Editorial writers don't get decide whether we go to war. They probably couldn't survive a day at a really tough boot camp. But they were surely one of Colin Powell's target audiences.

In his U.N. slide show, the secretary of state was playing to world opinion, American opinion and Security Council opinion. But the White House was no doubt hoping to push some journalistic fence-straddlers to the pro-war side.

On that score, Powell was pretty successful.

In part because he's Colin Powell. Journalists like and respect the guy. Many wanted him to run for president during his '95 book-tour flirtation. He's seen as far more open to a diplomatic solution than any other member of the administration. If Powell is saying the Iraqis can't be trusted, the thinking goes, there must be a serious case here.

If George Bush had given the exact same presentation, many media types would not have found it as persuasive. The cowboy, they believe, wants to go to war. Not so the Vietnam veteran turned diplomat who knows so well the horrors of war.

Which may be why White House officials kept the prez under wraps on Wednesday. They sustained the media blitz by sending Powell to chat up Dan Rather on "60 Minutes II" and Condoleezza Rice to fence with Ted Koppel on "Nightline."

Check out some of the editorials rounded up by the Hotline:

Denver Post: "Powell's speech to the U.N. Security Council presented not just one 'smoking gun' but a battery of them."

Indianapolis Star: "Powell has methodically proved Iraq's failure to comply."

Richmond Times-Dispatch: "The verdict is inescapable. .{sbquo}.{sbquo}. Iraq's word is dirt."

Wall Street Journal: "A smoking fusillade."

St. Paul Pioneer Press: "The circumstantial evidence was chilling."

Even Washington Post (http://www.washingtonpost.com/wp-dyn/articles/A32573-2003Feb5.html) columnist Mary McGrory admitted: "He persuaded me, and I was as tough as France to convince."

But some papers are still firmly in the skeptical, now-what camp. Such as:

Pittsburgh Post-Gazette: "The United States .{sbquo}.{sbquo}. must convince wary nations, and an ambivalent American public, that Iraq is not merely duplicitous, but dangerous."

- Required action A
In the records, swap "Ищу сотрудника" for "Ищу работника" throughout the stretch from the start through the line containing "для всей Европы", changing nothing else. Give that stretch back without the pictures.
The text and the records have no connection to each other.

- Data supplied
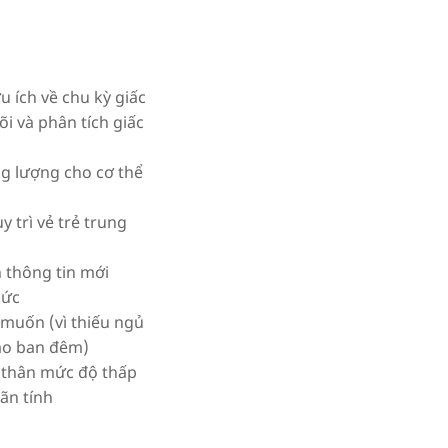
 ích về chu kỳ giấc
i và phân tích giấc
ng lượng cho cơ thể
 trì vẻ trẻ trung
n thông tin mới
hức
muốn (vì thiếu ngủ
vào ban đêm)
 thân mức độ thấp
ãn tính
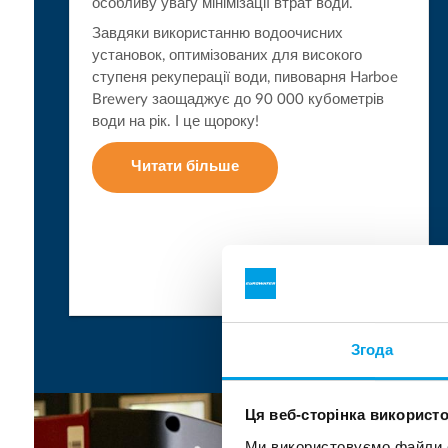
особливу увагу мінімізації втрат води.
Завдяки використанню водоочисних
установок, оптимізованих для високого
ступеня рекуперації води, пивоварня Harboe
Brewery заощаджує до 90 000 кубометрів
води на рік. І це щороку!
Читати більше
Згода
Ця веб-сторінка використо
Ми використовуємо файли co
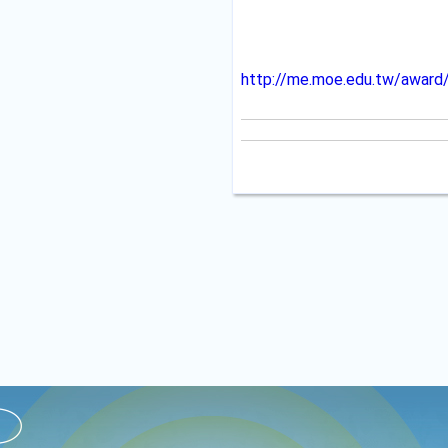
http://me.moe.edu.tw/award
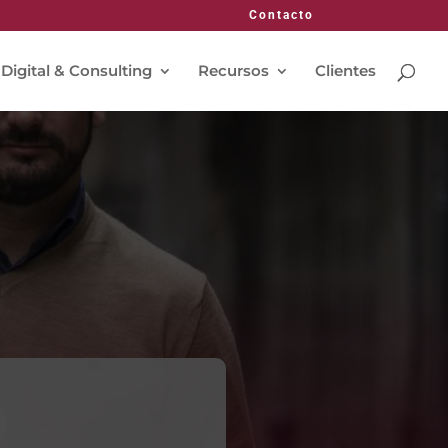
Contacto
 Digital & Consulting
Recursos
Clientes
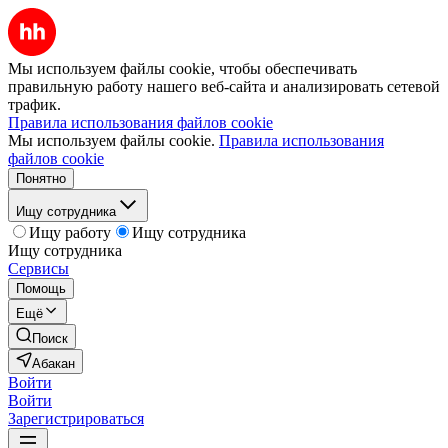
Мы используем файлы cookie, чтобы обеспечивать
правильную работу нашего веб-сайта и анализировать сетевой
трафик.
Правила использования файлов cookie
Мы используем файлы cookie.
Правила использования
файлов cookie
Понятно
Ищу сотрудника
Ищу работу
Ищу сотрудника
Ищу сотрудника
Сервисы
Помощь
Ещё
Поиск
Абакан
Войти
Войти
Зарегистрироваться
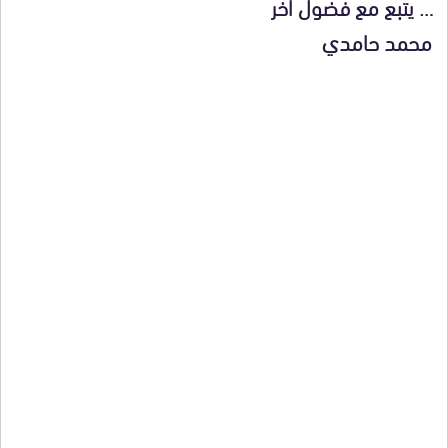
… يتبع مع فضول آخر
محمد حامدي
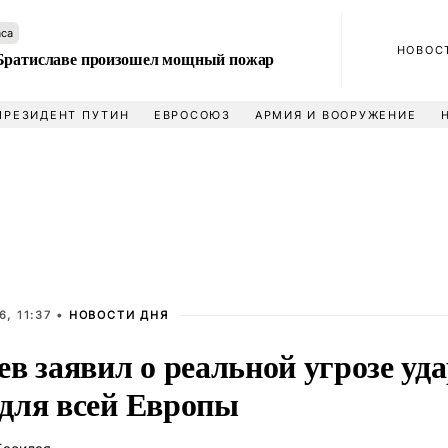
аса
НОВОС
Братиславе произошел мощный пожар
ПРЕЗИДЕНТ ПУТИН
ЕВРОСОЮЗ
АРМИЯ И ВООРУЖЕНИЕ
, 11:37 •
НОВОСТИ ДНЯ
в заявил о реальной угрозе уд
для всей Европы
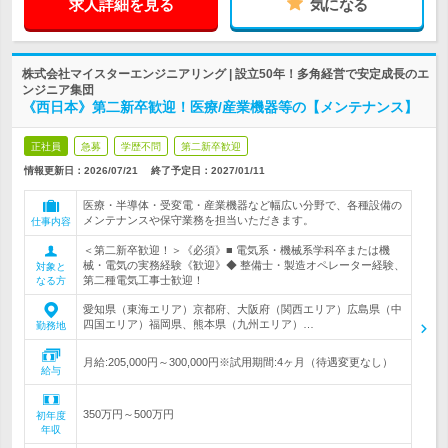
求人詳細を見る
気になる
株式会社マイスターエンジニアリング | 設立50年！多角経営で安定成長のエ
ンジニア集団
《西日本》第二新卒歓迎！医療/産業機器等の【メンテナンス】
正社員
急募
学歴不問
第二新卒歓迎
情報更新日：2026/07/21
終了予定日：
2027/01/11
医療・半導体・受変電・産業機器など幅広い分野で、各種設備の
メンテナンスや保守業務を担当いただきます。
仕事内容
＜第二新卒歓迎！＞《必須》■ 電気系・機械系学科卒または機
械・電気の実務経験《歓迎》◆ 整備士・製造オペレーター経験、
対象と
第二種電気工事士歓迎！
なる方
愛知県（東海エリア）京都府、大阪府（関西エリア）広島県（中
四国エリア）福岡県、熊本県（九州エリア）…
勤務地
月給:205,000円～300,000円※試用期間:4ヶ月（待遇変更なし）
給与
350万円～500万円
初年度
年収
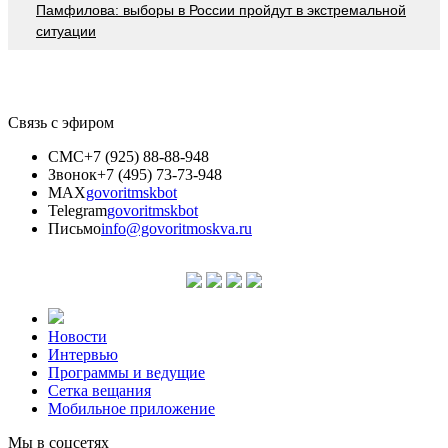
Памфилова: выборы в России пройдут в экстремальной
ситуации
Связь с эфиром
СМС
+7 (925) 88-88-948
Звонок
+7 (495) 73-73-948
MAX
govoritmskbot
Telegram
govoritmskbot
Письмо
info@govoritmoskva.ru
Новости
Интервью
Программы и ведущие
Сетка вещания
Мобильное приложение
Мы в соцсетях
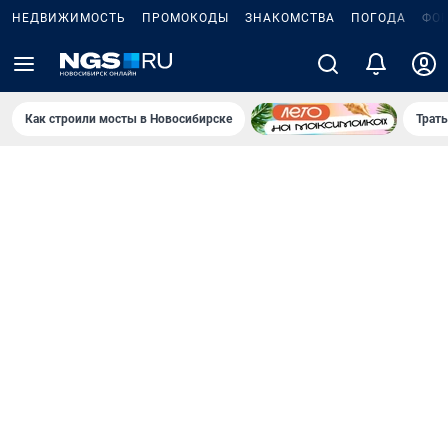
НЕДВИЖИМОСТЬ
ПРОМОКОДЫ
ЗНАКОМСТВА
ПОГОДА
ФО
Как строили мосты в Новосибирске
Траты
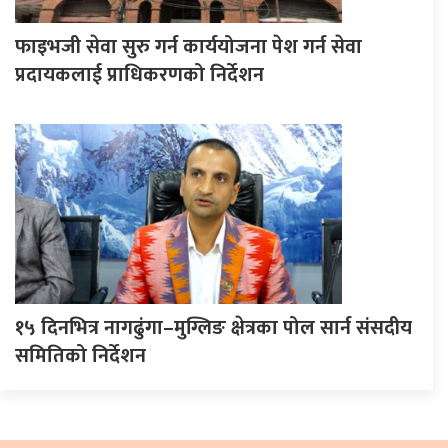
फाइभजी सेवा सुरु गर्न कार्ययोजना पेश गर्न सेवा
प्रदायकलाई प्राधिकरणको निर्देशन
१५ दिनभित्र नागढुंगा–मुग्लिङ क्षेत्रका पोल सार्न संसदीय
समितिको निर्देशन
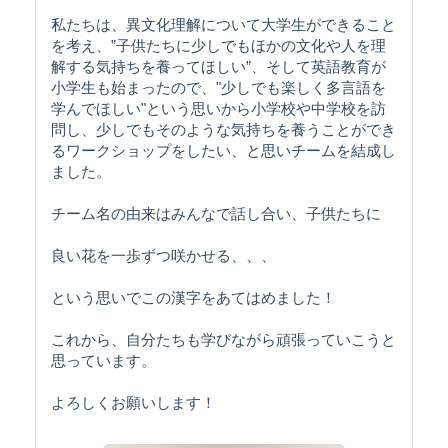
私たちは、異文化理解について大学生ができること
を考え、”子供たちに少しでもほかの文化や人を理
解する気持ちを養ってほしい”、そして英語教育が
小学生も始まったので、"少しでも楽しく多言語を
学んでほしい"という思いから小学校や中学校を訪
問し、少しでもそのような気持ちを養うことができ
るワークショップをしたい、と思いチームを結成し
ました。
チーム名の由来はみんなで話し合い、子供たちに
良い花を一歩ずつ咲かせる、、、
という思いでこの漢字をあてはめました！
これから、自分たちも学びながら頑張っていこうと
思っています。
よろしくお願いします！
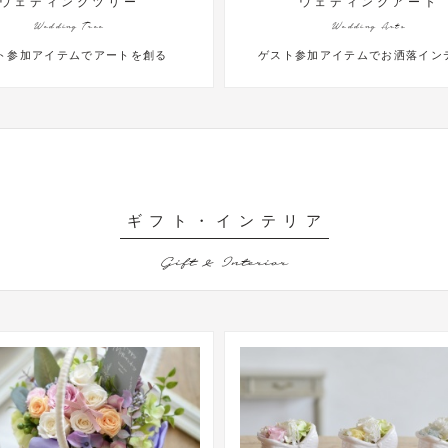
ウェディングツリー
ウェディングアート
Wedding Tree
Wedding Arts
ト参加アイテムでアートを創る
ゲスト参加アイテムでお洒落イン
ギフト・インテリア
Gift & Interior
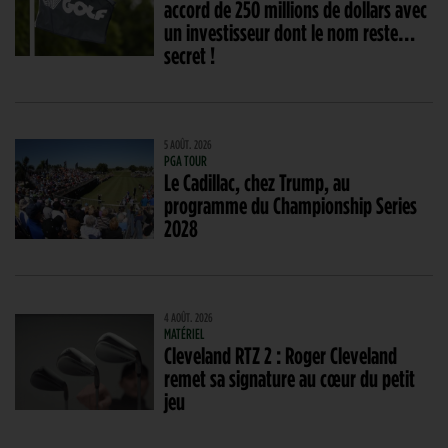
accord de 250 millions de dollars avec
un investisseur dont le nom reste…
secret !
5 AOÛT. 2026
PGA TOUR
Le Cadillac, chez Trump, au
programme du Championship Series
2028
4 AOÛT. 2026
MATÉRIEL
Cleveland RTZ 2 : Roger Cleveland
remet sa signature au cœur du petit
jeu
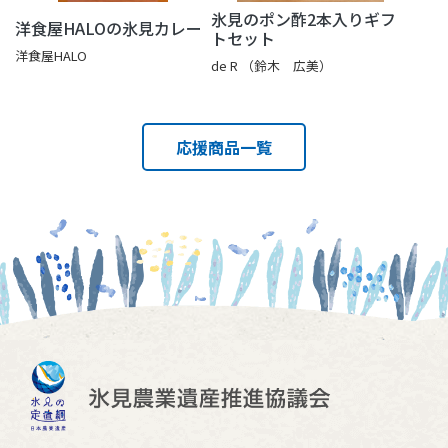
氷見のポン酢2本入りギフ
洋食屋HALOの氷見カレー
トセット
洋食屋HALO
de R （鈴木 広美）
応援商品一覧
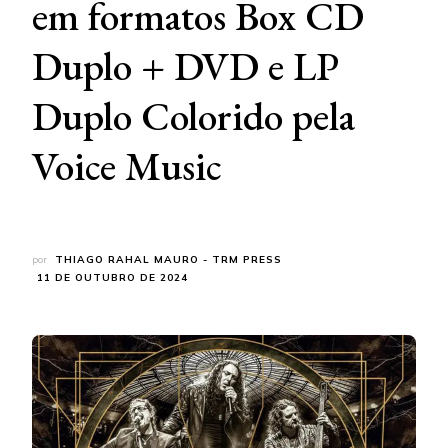
em formatos Box CD
Duplo + DVD e LP
Duplo Colorido pela
Voice Music
por
THIAGO RAHAL MAURO - TRM PRESS
11 DE OUTUBRO DE 2024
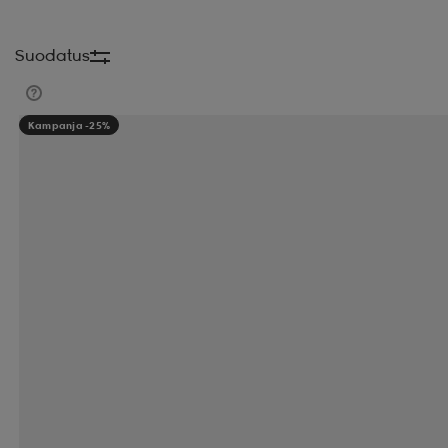
Suodatus
Kampanja -25%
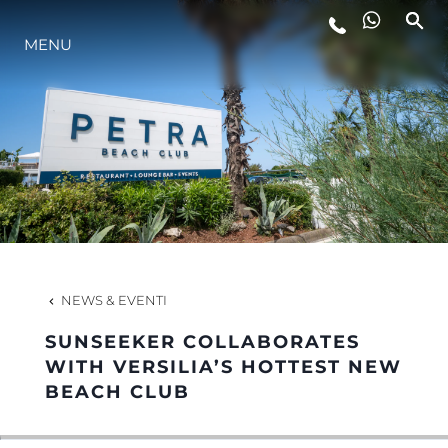
MENU
LIFESTYLE
INNOVAZIONE
L'AZIENDA
IL TEAM
NEWS & EVENTI
SUNSEEKER COLLABORATES
HERITAGE
WITH VERSILIA’S HOTTEST NEW
BEACH CLUB
VALUTA LA TUA IMBARCAZIONE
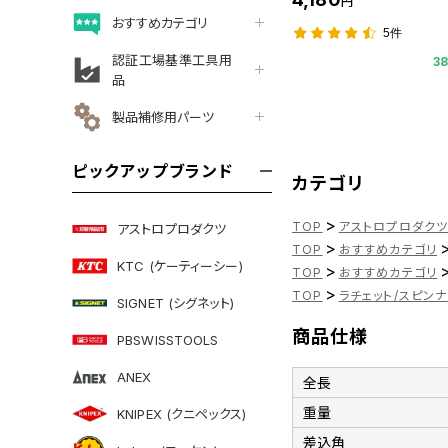
円
おすすめカテゴリ
5件
認証工場基準工具用
3
品
製品補修用パーツ
ピックアップブランド
カテゴリ
>
TOP
アストロプロダク
アストロプロダクツ
>
TOP
おすすめカテゴリ
KTC (ケーティーシー)
>
TOP
おすすめカテゴリ
>
TOP
ラチェット/スピン
SIGNET (シグネット)
商品仕様
PBSWISSTOOLS
ANEX
全長
重量
KNIPEX (クニペックス)
差込角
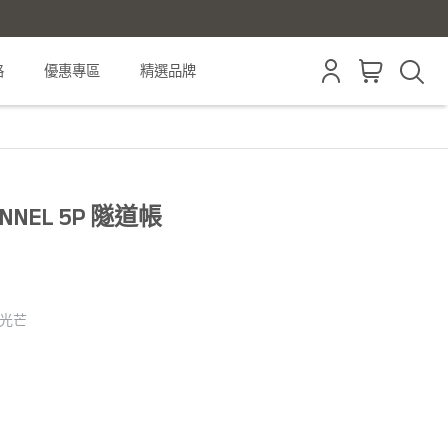
格
優惠專區
精選品牌
TUNNEL 5P 隧道帳
特光芒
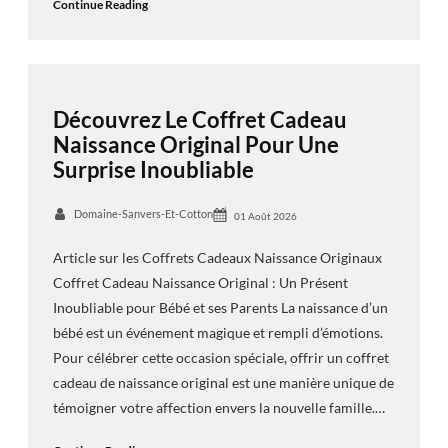
Continue Reading
Découvrez Le Coffret Cadeau
Naissance Original Pour Une
Surprise Inoubliable
Domaine-Sanvers-Et-Cotton
01 Août 2026
Article sur les Coffrets Cadeaux Naissance Originaux
Coffret Cadeau Naissance Original : Un Présent
Inoubliable pour Bébé et ses Parents La naissance d’un
bébé est un événement magique et rempli d’émotions.
Pour célébrer cette occasion spéciale, offrir un coffret
cadeau de naissance original est une manière unique de
témoigner votre affection envers la nouvelle famille.…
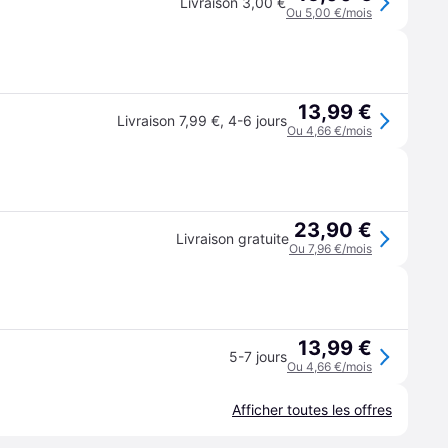
Livraison 3,00 €
Ou 5,00 €/mois
13,99 €
Livraison 7,99 €
,
4-6 jours
Ou 4,66 €/mois
23,90 €
Livraison gratuite
Ou 7,96 €/mois
13,99 €
5-7 jours
Ou 4,66 €/mois
Afficher toutes les offres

- Required action B
In the column about Powell's U.N. presentation, which newspaper is quoted calling it "A smoking fusillade"?

- Answer A
 ích về chu kỳ giấc
i và phân tích giấc
ng lượng cho cơ thể
 trì vẻ trẻ trung
n thông tin mới
hức
muốn (vì thiếu ngủ
vào ban đêm)
 thân mức độ thấp
ãn tính
особливу увагу мінімізації втрат води.
Завдяки використанню водоочисних
установок, оптимізованих для високого
ступеня рекуперації води, пивоварня Harboe
Brewery заощаджує до 90 000 кубометрів
води на рік. І це щороку!
Читати більше
Згода
Ця веб-сторінка використо
Ми використовуємо файли co
http://me.moe.edu.tw/award
Contacto
 Digital & Consulting
Recursos
Clientes
Мы используем файлы cookie, чтобы обеспечивать
правильную работу нашего веб-сайта и анализировать сетевой
трафик.
Правила использования файлов cookie
Мы используем файлы cookie.
Правила использования
файлов cookie
Понятно
Ищу работника
Ищу работу
Ищу работника
Ищу работника
Сервисы
Помощь
Ещё
Поиск
Абакан
Войти
Войти
Зарегистрироваться
… يتبع مع فضول آخر
محمد حامدي
аса
НОВОС
Братиславе произошел мощный пожар
ПРЕЗИДЕНТ ПУТИН
ЕВРОСОЮЗ
АРМИЯ И ВООРУЖЕНИЕ
, 11:37 •
НОВОСТИ ДНЯ
в заявил о реальной угрозе уд
для всей Европы

- Answer B
The Wall Street Journal